Earworm Psychology Explains Why You're Sick of the Walmart Yodeling Kid
More like earsick blues.
Let’s get one thing clear: The Walmart Yodeling kid is great. Mason Ramsey aka Little Hank, the eleven-year-old Illinoisan who shot to internet stardom after a video of him covering Hank Williams’ “Lovesick Blues” in a Walmart went viral, is a talented, charming individual with a bright musical future ahead of him. But there’s only so much you can hear a song before it starts to drive you nuts.
Have you found yourself constantly mentally yodeling the lilting melody behind “She’ll do me, she’ll do you, she’s got that kinda lovin’”? Or are you stuck on the bluesy lick supporting “I’ve lost my heart it seems, I’ve grown so used to you somehow”? Part of the reason Williams’ 1949 hit has lasted over the decades is because it’s so goshdarn catchy — but according to musicologists, that catchiness can turn it into a hard-to-remove earworm. A Psychology of Aesthetics, Creativity and the Arts paper on the psychology of musical earworms published in 2016 pointed to two major characteristics that all the great offenders share: a “common melodic shape” and an “unusual interval structure.”
The term “melodic shape,” explained the researchers behind the study on 3,000 European listeners, refers to the rise and fall of a melody in predictable patterns. Nursery rhymes have common, predictable melodic shapes — think of “Ring Around the Rosy,” with its simple, repetitive ups and downs; a more complicated melody, for contrast, would be literally any song by Björk. “Lovesick Blues” is crammed full of short musical phrases with predictable hills and rises — just listen to Little Hank yodel the hell out of “all I do is sit and si-i-i-igh” — making it far more like the former type of song.
Then there’s the criterion of “unusual interval structure,” which, as the researchers write, refers to “unexpected leaps or more repeated notes than you would expect to hear in the average pop song.” Songwriters include these as a way to prevent a song that relies on predictable melodic shapes from getting too boring.
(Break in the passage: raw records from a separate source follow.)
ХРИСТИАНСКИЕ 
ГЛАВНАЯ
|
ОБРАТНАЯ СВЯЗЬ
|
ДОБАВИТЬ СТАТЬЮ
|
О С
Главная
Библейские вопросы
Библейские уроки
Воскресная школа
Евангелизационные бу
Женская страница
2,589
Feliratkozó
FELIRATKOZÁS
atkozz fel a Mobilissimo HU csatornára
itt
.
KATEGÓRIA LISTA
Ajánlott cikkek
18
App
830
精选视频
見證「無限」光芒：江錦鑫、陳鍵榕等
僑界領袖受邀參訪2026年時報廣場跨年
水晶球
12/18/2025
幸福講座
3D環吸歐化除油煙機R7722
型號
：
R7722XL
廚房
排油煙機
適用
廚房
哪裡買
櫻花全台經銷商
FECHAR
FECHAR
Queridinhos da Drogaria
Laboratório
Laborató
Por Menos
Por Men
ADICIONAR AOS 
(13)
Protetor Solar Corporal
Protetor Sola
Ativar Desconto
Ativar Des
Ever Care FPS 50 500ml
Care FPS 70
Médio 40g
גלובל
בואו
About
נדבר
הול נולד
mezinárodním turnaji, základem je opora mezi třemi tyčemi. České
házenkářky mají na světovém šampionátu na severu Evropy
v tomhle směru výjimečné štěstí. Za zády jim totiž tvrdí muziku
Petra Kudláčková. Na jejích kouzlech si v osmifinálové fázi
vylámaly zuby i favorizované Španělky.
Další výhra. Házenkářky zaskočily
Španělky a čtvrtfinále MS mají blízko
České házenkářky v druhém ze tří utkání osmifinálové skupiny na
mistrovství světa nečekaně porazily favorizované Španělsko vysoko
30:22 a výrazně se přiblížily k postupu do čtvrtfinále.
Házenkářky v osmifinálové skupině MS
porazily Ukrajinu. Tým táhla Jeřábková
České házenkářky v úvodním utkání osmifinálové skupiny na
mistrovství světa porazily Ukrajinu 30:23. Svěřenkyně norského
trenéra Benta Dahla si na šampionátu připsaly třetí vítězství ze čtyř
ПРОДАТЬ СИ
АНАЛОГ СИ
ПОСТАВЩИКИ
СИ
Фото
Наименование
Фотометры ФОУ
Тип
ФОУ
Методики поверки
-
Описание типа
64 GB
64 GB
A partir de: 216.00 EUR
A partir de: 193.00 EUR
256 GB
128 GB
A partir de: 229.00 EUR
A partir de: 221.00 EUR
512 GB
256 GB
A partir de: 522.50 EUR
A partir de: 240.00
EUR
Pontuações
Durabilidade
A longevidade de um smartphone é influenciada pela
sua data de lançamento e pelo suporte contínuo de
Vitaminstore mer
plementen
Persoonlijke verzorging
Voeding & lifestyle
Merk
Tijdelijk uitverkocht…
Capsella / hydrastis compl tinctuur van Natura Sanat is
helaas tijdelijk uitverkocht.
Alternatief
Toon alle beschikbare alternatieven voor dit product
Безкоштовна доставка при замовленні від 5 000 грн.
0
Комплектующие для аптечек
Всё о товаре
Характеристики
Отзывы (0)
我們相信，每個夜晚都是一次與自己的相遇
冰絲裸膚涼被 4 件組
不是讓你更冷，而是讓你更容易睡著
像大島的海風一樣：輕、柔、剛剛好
Think of the Beatles’ ubiquitous “Blackbird”, which has simple enough melodic hills and dales throughout the verse and chorus, until you hit that last line — “Into the light of the dark black night.” It’s unexpected, and refreshingly so. “Lovesick Blues” uses a lot of repetition, but it too has a bunch of unexpected bluesy notes: Listen to the way Ramsey sings the last words of “that last long day she said goodbye” or I’ve grown so used to you somehow”.
Couple a common melody with unusual intervals and a cute kid in cowboy boots whose yodeling mug is inescapable on the internet, and you’ve got yourself a recipe for one hell of an earworm. Repetition plays a big role in getting a song stuck in your head, too, so it probably doesn’t help that Ramsey has been inescapable for the past week.
Unfortunately for us — and for the sweet kid, who’s just trying to do a thing he loves — our earworm-hating brains might turn us against him, whether he deserves it or not. Even if he wanted to disappear for a while, it’s not likely to happen for some time: This weekend, he’s performing at Coachella with Whethan and Post Malone, which is sure to give him an even more powerful platform for worming his way into our hearts and ears.